— TASK ITEM —
According to the abstract on practical signatures with efficient protocols, under what assumption is the new CL-type signature scheme re-randomizable?

Visible to the public Practical "Signatures with Efficient Protocols" from Simple Assumptions

TitlePractical "Signatures with Efficient Protocols" from Simple Assumptions
Publication TypeConference Paper
Year of Publication2016
AuthorsLibert, Benoît, Mouhartem, Fabrice, Peters, Thomas, Yung, Moti
Conference NameProceedings of the 11th ACM on Asia Conference on Computer and Communications Security
PublisherACM
Conference LocationNew York, NY, USA
ISBN Number978-1-4503-4233-9
Keywordsanonymous credentials, digital signatures, efficient privacy-enhancing protocols, group signatures, privacy, pubcrawl, Resiliency, Scalability, signature, signature with efficient protocols, simple cryptographic assumptions
Abstract

Digital signatures are perhaps the most important base for authentication and trust relationships in large scale systems. More specifically, various applications of signatures provide privacy and anonymity preserving mechanisms and protocols, and these, in turn, are becoming critical (due to the recently recognized need to protect individuals according to national rules and regulations). A specific type of signatures called "signatures with efficient protocols", as introduced by Camenisch and Lysyanskaya (CL), efficiently accommodates various basic protocols and extensions like zero-knowledge proofs, signing committed messages, or re-randomizability. These are, in fact, typical operations associated with signatures used in typical anonymity and privacy-preserving scenarios. To date there are no "signatures with efficient protocols" which are based on simple assumptions and truly practical. These two properties assure us a robust primitive: First, simple assumptions are needed for ensuring that this basic primitive is mathematically robust and does not require special ad hoc assumptions that are more risky, imply less efficiency, are more tuned to the protocol itself, and are perhaps less trusted. In the other dimension, efficiency is a must given the anonymity applications of the protocol, since without proper level of efficiency the future adoption of the primitives is always questionable (in spite of their need). In this work, we present a new CL-type signature scheme that is re-randomizable under a simple, well-studied, and by now standard, assumption (SXDH). The signature is efficient (built on the recent QA-NIZK constructions), and is, by design, suitable to work in extended contexts that typify privacy settings (like anonymous credentials, group signature, and offline e-cash). We demonstrate its power by presenting practical protocols based on it.

— SOURCE DATA —
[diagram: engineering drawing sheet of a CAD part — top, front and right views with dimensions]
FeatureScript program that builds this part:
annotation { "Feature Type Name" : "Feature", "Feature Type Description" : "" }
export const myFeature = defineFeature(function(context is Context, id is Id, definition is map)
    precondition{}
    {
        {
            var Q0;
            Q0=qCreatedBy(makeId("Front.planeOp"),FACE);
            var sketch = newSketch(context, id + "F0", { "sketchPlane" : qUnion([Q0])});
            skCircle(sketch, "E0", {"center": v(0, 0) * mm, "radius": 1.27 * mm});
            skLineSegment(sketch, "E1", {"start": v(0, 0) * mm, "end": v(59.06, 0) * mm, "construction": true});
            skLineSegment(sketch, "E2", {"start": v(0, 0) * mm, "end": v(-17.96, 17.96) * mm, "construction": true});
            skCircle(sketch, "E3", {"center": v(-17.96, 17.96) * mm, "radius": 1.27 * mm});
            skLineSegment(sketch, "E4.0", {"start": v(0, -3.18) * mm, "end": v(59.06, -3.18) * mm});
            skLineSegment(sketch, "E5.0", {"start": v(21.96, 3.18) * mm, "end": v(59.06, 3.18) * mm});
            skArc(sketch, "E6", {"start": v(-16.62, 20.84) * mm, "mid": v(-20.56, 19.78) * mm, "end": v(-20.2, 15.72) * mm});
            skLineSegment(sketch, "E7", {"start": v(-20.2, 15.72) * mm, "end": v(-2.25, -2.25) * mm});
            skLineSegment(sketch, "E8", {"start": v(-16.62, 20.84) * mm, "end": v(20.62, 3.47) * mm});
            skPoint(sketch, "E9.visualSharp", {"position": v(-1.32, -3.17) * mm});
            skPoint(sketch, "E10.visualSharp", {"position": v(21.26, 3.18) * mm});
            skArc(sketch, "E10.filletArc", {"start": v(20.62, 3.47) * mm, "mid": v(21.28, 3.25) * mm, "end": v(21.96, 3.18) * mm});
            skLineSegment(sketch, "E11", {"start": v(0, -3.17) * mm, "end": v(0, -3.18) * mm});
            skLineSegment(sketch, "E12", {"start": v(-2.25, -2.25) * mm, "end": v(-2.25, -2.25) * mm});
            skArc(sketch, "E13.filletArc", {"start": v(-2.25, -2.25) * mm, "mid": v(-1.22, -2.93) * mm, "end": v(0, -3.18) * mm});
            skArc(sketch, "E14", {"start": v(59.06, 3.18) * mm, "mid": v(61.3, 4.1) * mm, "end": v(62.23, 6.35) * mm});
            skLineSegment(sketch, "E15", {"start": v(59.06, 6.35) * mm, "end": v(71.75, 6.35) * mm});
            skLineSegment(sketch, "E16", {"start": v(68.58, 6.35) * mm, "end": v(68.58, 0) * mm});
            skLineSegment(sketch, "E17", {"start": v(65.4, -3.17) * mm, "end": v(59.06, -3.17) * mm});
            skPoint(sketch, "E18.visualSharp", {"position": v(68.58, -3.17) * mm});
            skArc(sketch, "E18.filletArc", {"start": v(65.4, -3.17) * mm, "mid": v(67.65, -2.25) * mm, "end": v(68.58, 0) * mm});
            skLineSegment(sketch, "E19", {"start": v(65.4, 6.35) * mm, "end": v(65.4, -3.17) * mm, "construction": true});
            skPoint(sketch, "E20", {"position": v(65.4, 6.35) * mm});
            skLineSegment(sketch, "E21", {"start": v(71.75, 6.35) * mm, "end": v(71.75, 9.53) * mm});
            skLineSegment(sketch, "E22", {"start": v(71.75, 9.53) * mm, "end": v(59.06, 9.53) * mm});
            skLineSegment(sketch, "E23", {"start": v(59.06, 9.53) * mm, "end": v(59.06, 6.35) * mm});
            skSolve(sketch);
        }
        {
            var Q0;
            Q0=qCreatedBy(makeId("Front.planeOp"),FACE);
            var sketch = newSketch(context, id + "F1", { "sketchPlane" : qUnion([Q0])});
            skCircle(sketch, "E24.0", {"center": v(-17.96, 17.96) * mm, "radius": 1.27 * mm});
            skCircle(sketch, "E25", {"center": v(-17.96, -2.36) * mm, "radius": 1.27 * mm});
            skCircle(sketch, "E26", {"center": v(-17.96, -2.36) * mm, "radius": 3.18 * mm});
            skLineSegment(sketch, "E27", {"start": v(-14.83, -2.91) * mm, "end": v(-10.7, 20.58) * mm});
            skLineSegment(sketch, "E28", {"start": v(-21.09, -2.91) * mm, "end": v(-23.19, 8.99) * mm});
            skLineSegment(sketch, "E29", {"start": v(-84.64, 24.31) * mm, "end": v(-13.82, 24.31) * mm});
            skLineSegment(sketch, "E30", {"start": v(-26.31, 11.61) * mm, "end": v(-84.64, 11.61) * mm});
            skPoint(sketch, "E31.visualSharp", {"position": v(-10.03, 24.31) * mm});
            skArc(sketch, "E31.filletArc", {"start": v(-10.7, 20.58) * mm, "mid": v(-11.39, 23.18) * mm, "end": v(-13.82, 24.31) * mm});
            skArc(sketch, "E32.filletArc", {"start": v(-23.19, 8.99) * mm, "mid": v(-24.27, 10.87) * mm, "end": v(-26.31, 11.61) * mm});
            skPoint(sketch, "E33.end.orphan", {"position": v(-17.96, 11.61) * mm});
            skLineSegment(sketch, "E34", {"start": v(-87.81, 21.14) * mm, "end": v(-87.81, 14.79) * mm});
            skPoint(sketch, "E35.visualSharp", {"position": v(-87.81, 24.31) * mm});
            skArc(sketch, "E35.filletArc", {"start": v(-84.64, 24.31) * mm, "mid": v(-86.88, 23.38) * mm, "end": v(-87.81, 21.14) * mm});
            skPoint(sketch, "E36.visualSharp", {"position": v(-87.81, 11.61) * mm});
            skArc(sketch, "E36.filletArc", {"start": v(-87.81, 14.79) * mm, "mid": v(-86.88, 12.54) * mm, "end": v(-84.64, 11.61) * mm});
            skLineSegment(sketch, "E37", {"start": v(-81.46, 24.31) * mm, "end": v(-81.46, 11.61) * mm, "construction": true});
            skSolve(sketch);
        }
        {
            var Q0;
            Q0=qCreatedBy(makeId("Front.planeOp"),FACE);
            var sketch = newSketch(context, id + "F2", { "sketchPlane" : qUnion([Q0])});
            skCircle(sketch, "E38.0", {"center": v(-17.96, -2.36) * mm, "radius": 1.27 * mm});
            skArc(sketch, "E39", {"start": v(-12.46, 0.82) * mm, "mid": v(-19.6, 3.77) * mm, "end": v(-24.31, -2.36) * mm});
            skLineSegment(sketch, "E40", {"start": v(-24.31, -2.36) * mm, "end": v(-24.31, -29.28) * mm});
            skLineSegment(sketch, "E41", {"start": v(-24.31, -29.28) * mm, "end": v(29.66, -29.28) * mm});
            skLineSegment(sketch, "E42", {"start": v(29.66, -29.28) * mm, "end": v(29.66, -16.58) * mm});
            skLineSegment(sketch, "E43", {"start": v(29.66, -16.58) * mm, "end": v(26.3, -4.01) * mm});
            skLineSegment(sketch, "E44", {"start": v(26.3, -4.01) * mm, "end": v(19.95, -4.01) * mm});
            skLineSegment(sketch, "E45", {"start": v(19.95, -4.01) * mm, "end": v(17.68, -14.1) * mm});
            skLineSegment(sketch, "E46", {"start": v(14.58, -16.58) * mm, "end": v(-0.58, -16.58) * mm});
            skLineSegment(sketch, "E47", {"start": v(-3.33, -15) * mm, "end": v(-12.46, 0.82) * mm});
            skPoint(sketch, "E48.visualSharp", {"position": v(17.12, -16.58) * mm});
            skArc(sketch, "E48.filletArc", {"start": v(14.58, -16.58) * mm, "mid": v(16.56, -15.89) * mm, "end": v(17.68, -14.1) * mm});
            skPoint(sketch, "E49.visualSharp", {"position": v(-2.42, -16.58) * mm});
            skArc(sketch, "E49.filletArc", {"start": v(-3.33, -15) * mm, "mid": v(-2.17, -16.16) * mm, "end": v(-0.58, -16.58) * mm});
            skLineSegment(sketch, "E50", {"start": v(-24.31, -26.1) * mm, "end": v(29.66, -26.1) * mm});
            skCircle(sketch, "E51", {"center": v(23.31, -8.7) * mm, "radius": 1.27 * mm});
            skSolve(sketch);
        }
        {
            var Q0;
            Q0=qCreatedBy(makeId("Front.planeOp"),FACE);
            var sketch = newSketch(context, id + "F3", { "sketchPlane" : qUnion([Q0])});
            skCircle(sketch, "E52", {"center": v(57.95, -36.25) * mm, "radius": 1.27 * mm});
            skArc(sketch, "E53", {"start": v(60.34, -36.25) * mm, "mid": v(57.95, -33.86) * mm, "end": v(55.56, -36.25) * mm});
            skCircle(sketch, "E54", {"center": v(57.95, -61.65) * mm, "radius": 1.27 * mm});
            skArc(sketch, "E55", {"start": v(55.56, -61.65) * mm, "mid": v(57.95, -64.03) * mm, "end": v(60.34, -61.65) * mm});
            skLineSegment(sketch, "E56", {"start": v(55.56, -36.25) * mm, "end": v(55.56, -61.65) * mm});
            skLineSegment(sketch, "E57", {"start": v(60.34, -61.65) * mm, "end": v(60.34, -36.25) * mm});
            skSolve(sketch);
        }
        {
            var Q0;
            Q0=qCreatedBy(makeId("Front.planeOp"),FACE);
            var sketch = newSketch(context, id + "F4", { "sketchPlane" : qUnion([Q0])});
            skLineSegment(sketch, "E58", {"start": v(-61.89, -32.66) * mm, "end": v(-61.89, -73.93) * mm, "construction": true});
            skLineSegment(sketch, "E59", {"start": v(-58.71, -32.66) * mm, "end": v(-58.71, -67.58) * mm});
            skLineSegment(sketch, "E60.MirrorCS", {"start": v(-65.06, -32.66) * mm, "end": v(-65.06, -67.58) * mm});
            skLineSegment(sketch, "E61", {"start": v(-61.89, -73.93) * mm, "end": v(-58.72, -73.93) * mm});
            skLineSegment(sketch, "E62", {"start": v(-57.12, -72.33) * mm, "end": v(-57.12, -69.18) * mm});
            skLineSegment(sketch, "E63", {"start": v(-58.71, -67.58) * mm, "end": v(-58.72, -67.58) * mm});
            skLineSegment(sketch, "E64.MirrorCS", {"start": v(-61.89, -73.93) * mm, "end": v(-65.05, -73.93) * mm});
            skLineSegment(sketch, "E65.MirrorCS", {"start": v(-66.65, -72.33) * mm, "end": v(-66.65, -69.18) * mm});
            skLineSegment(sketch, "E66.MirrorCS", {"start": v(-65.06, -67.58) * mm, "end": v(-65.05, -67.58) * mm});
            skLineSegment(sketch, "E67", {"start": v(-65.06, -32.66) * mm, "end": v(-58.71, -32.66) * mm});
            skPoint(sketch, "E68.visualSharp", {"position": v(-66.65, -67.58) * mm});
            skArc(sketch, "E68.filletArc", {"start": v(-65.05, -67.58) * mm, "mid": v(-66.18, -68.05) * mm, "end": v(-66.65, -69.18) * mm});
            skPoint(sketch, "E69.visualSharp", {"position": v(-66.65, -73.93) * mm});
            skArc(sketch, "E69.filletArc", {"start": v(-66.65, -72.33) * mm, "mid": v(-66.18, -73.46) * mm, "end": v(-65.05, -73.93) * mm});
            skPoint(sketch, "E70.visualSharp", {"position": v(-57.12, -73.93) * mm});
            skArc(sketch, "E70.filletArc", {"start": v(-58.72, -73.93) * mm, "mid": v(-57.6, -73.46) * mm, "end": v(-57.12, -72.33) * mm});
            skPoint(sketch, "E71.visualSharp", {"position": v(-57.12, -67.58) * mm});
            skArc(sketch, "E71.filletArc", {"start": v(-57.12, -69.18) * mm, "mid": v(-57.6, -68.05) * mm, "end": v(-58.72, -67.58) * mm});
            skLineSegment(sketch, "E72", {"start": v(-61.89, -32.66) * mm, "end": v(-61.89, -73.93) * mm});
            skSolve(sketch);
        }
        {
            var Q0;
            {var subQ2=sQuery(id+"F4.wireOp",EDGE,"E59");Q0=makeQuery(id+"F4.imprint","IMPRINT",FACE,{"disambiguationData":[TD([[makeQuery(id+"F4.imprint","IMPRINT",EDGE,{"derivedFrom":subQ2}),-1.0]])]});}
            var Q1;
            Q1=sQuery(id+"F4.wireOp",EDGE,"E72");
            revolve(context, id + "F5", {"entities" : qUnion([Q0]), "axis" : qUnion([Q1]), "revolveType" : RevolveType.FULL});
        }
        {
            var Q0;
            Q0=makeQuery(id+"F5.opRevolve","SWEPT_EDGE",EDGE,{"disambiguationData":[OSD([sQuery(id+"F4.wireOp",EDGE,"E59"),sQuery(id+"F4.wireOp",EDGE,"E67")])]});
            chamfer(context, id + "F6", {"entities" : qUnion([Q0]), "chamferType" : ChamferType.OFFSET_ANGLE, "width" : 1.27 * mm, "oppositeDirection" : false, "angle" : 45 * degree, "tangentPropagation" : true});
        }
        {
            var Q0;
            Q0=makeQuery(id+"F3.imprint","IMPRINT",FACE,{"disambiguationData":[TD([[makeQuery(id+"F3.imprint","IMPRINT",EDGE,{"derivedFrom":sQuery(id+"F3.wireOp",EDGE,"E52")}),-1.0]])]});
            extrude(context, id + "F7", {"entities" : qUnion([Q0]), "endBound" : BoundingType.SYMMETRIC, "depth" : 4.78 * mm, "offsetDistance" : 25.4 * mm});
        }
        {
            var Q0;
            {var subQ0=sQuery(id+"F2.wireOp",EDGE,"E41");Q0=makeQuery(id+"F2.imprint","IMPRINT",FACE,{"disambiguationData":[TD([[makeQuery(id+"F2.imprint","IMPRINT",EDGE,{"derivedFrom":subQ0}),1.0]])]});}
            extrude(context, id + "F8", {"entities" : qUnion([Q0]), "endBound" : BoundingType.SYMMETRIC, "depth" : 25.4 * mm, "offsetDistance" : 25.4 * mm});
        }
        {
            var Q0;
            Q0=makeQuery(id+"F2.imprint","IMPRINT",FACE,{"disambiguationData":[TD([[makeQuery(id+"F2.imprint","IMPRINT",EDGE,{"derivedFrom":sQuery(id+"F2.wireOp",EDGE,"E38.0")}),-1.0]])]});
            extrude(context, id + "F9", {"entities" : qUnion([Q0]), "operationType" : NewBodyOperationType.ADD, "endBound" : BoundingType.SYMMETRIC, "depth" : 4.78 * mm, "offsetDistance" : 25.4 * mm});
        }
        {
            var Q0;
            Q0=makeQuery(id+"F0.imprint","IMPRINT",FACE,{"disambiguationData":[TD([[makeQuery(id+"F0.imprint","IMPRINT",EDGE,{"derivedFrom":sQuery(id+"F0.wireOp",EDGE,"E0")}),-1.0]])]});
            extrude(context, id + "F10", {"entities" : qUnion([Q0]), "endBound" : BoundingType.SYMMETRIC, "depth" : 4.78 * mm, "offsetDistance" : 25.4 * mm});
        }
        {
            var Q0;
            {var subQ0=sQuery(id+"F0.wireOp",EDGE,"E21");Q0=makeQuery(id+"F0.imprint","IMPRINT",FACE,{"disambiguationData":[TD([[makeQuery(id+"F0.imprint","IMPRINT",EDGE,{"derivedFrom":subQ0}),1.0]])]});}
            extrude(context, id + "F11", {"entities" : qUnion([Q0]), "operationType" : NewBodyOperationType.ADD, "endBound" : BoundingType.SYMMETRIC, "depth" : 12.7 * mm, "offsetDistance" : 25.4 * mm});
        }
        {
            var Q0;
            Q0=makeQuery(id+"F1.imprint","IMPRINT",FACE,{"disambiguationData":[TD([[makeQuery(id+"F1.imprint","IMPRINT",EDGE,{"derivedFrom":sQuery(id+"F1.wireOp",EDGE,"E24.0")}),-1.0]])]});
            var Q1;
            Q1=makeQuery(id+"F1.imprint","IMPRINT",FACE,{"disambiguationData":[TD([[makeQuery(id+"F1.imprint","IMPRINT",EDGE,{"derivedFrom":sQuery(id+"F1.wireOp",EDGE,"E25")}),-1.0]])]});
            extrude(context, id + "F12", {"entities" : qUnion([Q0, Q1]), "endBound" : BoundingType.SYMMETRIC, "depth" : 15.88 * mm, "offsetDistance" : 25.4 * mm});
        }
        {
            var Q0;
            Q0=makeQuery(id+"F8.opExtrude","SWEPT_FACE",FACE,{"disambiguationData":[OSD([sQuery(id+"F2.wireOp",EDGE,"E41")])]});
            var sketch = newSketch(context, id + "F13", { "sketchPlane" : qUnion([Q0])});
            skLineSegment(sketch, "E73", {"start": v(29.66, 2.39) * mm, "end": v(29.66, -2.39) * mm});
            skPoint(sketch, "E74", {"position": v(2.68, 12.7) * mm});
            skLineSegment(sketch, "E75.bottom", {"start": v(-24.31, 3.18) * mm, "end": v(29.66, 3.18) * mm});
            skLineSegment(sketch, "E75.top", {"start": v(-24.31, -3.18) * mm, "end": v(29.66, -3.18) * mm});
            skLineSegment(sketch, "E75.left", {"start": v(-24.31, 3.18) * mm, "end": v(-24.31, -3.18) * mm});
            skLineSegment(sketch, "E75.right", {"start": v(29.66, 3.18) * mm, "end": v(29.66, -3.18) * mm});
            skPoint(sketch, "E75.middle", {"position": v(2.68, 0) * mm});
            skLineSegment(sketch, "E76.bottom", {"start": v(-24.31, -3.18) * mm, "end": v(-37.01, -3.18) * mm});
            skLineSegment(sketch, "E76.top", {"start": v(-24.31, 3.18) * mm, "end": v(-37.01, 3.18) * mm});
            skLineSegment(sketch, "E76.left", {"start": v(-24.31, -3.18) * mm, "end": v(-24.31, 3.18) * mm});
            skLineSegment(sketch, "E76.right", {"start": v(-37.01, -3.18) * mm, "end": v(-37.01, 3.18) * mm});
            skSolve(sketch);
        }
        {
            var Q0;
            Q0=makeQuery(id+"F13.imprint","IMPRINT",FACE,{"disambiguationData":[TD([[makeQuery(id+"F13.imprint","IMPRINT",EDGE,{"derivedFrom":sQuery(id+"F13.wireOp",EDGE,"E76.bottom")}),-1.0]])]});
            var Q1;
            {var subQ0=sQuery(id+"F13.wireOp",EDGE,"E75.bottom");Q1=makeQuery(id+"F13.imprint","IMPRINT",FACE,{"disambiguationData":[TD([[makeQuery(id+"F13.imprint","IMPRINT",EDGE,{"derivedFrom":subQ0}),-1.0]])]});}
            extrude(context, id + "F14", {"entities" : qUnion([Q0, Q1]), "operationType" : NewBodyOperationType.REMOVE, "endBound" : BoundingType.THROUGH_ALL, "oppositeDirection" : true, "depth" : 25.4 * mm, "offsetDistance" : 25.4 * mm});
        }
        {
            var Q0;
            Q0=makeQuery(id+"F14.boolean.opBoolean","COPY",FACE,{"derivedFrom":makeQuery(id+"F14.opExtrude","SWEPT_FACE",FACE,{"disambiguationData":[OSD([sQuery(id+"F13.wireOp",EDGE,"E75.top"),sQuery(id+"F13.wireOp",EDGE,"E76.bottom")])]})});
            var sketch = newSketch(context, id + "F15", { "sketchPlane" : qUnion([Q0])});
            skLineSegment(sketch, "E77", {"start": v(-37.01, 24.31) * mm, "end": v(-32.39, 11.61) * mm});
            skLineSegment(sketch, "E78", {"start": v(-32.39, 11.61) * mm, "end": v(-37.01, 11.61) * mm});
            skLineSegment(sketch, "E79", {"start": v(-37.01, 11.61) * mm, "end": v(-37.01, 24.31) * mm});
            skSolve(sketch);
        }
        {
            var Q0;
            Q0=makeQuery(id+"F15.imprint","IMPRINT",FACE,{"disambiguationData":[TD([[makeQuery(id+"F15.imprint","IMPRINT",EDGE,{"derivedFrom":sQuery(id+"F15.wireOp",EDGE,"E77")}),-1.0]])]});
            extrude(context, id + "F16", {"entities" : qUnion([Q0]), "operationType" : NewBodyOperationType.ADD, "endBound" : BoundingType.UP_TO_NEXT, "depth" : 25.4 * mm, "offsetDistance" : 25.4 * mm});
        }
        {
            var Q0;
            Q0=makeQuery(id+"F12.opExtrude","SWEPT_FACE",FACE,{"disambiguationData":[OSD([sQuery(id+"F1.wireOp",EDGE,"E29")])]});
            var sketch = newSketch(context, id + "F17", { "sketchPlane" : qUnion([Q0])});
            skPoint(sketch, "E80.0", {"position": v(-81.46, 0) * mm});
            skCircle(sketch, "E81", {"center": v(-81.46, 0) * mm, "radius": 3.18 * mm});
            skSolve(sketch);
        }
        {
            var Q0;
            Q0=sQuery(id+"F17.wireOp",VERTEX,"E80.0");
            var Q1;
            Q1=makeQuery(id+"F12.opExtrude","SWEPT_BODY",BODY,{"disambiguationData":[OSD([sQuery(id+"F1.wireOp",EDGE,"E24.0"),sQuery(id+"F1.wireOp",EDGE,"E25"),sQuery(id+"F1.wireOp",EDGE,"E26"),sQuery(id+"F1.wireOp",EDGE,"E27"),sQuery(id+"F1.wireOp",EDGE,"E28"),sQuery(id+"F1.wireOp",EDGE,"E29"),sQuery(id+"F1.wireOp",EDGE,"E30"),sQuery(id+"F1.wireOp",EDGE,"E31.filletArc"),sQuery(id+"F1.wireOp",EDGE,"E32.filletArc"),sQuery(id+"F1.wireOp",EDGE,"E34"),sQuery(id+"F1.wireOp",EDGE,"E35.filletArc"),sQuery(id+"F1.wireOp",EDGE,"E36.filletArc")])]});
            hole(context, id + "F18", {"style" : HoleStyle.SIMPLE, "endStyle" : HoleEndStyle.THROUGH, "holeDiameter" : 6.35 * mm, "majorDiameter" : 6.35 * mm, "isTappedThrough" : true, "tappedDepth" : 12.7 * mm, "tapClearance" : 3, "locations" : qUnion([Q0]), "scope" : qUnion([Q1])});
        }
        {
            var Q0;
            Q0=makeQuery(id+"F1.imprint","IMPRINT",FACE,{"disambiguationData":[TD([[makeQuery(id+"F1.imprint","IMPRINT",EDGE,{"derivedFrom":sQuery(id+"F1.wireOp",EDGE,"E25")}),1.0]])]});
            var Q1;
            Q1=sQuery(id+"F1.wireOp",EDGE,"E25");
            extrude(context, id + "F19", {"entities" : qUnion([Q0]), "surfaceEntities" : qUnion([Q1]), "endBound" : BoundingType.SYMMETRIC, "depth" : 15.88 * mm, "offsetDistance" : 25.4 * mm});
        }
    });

— ANSWER TO THIS TASK —
SXDH